**** INFORMATION SUPPLIED ****

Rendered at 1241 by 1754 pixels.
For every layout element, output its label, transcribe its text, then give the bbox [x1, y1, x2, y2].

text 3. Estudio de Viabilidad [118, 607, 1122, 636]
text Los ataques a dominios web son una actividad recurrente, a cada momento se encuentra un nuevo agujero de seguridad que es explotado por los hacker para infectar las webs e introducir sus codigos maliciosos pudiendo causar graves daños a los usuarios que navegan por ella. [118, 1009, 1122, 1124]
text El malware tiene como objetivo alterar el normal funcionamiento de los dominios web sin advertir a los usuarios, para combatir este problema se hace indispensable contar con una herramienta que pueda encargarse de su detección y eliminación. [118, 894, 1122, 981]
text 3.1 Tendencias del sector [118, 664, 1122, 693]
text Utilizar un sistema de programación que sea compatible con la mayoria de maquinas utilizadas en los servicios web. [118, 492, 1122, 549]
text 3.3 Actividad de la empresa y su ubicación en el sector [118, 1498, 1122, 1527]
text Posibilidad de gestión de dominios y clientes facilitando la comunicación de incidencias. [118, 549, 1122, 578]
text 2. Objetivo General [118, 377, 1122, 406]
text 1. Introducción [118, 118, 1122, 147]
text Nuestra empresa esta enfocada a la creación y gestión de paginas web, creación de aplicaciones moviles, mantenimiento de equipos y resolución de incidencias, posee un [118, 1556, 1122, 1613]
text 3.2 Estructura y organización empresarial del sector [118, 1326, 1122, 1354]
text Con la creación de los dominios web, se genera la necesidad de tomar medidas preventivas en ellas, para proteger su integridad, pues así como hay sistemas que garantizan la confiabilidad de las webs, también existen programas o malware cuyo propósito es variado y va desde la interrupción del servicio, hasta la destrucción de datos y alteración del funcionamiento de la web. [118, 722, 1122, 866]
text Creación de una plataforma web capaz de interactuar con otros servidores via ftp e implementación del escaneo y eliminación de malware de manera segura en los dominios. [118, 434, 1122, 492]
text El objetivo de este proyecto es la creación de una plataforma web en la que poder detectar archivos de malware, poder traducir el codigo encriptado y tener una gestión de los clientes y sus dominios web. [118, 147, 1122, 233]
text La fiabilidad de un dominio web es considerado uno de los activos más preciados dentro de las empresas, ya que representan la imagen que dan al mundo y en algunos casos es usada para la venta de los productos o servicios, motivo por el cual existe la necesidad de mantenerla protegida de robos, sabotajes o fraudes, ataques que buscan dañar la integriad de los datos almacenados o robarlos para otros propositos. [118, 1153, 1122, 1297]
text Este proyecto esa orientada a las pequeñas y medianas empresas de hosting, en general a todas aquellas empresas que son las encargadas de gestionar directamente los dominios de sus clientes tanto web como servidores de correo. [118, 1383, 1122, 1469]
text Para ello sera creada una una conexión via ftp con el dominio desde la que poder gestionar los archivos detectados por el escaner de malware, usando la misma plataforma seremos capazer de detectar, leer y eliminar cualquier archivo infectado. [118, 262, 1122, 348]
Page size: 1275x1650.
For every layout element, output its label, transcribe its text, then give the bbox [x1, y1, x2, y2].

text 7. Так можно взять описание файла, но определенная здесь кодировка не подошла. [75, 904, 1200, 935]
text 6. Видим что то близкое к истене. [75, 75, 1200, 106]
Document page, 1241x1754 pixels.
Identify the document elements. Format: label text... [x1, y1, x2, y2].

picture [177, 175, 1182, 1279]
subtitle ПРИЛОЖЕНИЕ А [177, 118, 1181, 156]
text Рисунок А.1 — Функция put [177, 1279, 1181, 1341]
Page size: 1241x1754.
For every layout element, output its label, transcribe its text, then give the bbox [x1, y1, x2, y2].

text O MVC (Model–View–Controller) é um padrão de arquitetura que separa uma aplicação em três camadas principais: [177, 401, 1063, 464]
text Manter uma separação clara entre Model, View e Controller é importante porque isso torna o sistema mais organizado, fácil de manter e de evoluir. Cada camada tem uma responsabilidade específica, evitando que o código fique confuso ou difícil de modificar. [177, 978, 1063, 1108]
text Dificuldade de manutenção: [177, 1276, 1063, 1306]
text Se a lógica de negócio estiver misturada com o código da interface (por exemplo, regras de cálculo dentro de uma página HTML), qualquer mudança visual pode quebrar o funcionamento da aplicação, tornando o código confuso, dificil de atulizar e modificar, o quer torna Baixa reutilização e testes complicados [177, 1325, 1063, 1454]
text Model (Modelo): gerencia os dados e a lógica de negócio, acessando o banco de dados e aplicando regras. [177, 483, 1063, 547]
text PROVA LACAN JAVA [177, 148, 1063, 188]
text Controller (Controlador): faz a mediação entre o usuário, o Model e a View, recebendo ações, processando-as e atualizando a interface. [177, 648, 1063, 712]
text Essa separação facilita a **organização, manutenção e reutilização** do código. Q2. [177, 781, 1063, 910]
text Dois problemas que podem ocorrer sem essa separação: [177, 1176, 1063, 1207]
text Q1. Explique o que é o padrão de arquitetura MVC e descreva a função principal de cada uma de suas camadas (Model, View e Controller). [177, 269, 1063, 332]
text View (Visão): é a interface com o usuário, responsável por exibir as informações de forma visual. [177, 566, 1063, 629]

****

**TASK STATEMENT**. Write out every one of the lines above word for word, with no changes.

**COMPLETED EXERCISE**.
Rendered at 1241 by 1754 pixels.
For every layout element, output its label, transcribe its text, then give the bbox [x1, y1, x2, y2].

text 3. Estudio de Viabilidad [118, 607, 1122, 636]
text Los ataques a dominios web son una actividad recurrente, a cada momento se encuentra un nuevo agujero de seguridad que es explotado por los hacker para infectar las webs e introducir sus codigos maliciosos pudiendo causar graves daños a los usuarios que navegan por ella. [118, 1009, 1122, 1124]
text El malware tiene como objetivo alterar el normal funcionamiento de los dominios web sin advertir a los usuarios, para combatir este problema se hace indispensable contar con una herramienta que pueda encargarse de su detección y eliminación. [118, 894, 1122, 981]
text 3.1 Tendencias del sector [118, 664, 1122, 693]
text Utilizar un sistema de programación que sea compatible con la mayoria de maquinas utilizadas en los servicios web. [118, 492, 1122, 549]
text 3.3 Actividad de la empresa y su ubicación en el sector [118, 1498, 1122, 1527]
text Posibilidad de gestión de dominios y clientes facilitando la comunicación de incidencias. [118, 549, 1122, 578]
text 2. Objetivo General [118, 377, 1122, 406]
text 1. Introducción [118, 118, 1122, 147]
text Nuestra empresa esta enfocada a la creación y gestión de paginas web, creación de aplicaciones moviles, mantenimiento de equipos y resolución de incidencias, posee un [118, 1556, 1122, 1613]
text 3.2 Estructura y organización empresarial del sector [118, 1326, 1122, 1354]
text Con la creación de los dominios web, se genera la necesidad de tomar medidas preventivas en ellas, para proteger su integridad, pues así como hay sistemas que garantizan la confiabilidad de las webs, también existen programas o malware cuyo propósito es variado y va desde la interrupción del servicio, hasta la destrucción de datos y alteración del funcionamiento de la web. [118, 722, 1122, 866]
text Creación de una plataforma web capaz de interactuar con otros servidores via ftp e implementación del escaneo y eliminación de malware de manera segura en los dominios. [118, 434, 1122, 492]
text El objetivo de este proyecto es la creación de una plataforma web en la que poder detectar archivos de malware, poder traducir el codigo encriptado y tener una gestión de los clientes y sus dominios web. [118, 147, 1122, 233]
text La fiabilidad de un dominio web es considerado uno de los activos más preciados dentro de las empresas, ya que representan la imagen que dan al mundo y en algunos casos es usada para la venta de los productos o servicios, motivo por el cual existe la necesidad de mantenerla protegida de robos, sabotajes o fraudes, ataques que buscan dañar la integriad de los datos almacenados o robarlos para otros propositos. [118, 1153, 1122, 1297]
text Este proyecto esa orientada a las pequeñas y medianas empresas de hosting, en general a todas aquellas empresas que son las encargadas de gestionar directamente los dominios de sus clientes tanto web como servidores de correo. [118, 1383, 1122, 1469]
text Para ello sera creada una una conexión via ftp con el dominio desde la que poder gestionar los archivos detectados por el escaner de malware, usando la misma plataforma seremos capazer de detectar, leer y eliminar cualquier archivo infectado. [118, 262, 1122, 348]
Page size: 1275x1650.
For every layout element, output its label, transcribe its text, then give the bbox [x1, y1, x2, y2].

text 7. Так можно взять описание файла, но определенная здесь кодировка не подошла. [75, 904, 1200, 935]
text 6. Видим что то близкое к истене. [75, 75, 1200, 106]
Document page, 1241x1754 pixels.
Identify the document elements. Format: label text... [x1, y1, x2, y2].

picture [177, 175, 1182, 1279]
subtitle ПРИЛОЖЕНИЕ А [177, 118, 1181, 156]
text Рисунок А.1 — Функция put [177, 1279, 1181, 1341]
Page size: 1241x1754.
For every layout element, output its label, transcribe its text, then give the bbox [x1, y1, x2, y2].

text O MVC (Model–View–Controller) é um padrão de arquitetura que separa uma aplicação em três camadas principais: [177, 401, 1063, 464]
text Manter uma separação clara entre Model, View e Controller é importante porque isso torna o sistema mais organizado, fácil de manter e de evoluir. Cada camada tem uma responsabilidade específica, evitando que o código fique confuso ou difícil de modificar. [177, 978, 1063, 1108]
text Dificuldade de manutenção: [177, 1276, 1063, 1306]
text Se a lógica de negócio estiver misturada com o código da interface (por exemplo, regras de cálculo dentro de uma página HTML), qualquer mudança visual pode quebrar o funcionamento da aplicação, tornando o código confuso, dificil de atulizar e modificar, o quer torna Baixa reutilização e testes complicados [177, 1325, 1063, 1454]
text Model (Modelo): gerencia os dados e a lógica de negócio, acessando o banco de dados e aplicando regras. [177, 483, 1063, 547]
text PROVA LACAN JAVA [177, 148, 1063, 188]
text Controller (Controlador): faz a mediação entre o usuário, o Model e a View, recebendo ações, processando-as e atualizando a interface. [177, 648, 1063, 712]
text Essa separação facilita a **organização, manutenção e reutilização** do código. Q2. [177, 781, 1063, 910]
text Dois problemas que podem ocorrer sem essa separação: [177, 1176, 1063, 1207]
text Q1. Explique o que é o padrão de arquitetura MVC e descreva a função principal de cada uma de suas camadas (Model, View e Controller). [177, 269, 1063, 332]
text View (Visão): é a interface com o usuário, responsável por exibir as informações de forma visual. [177, 566, 1063, 629]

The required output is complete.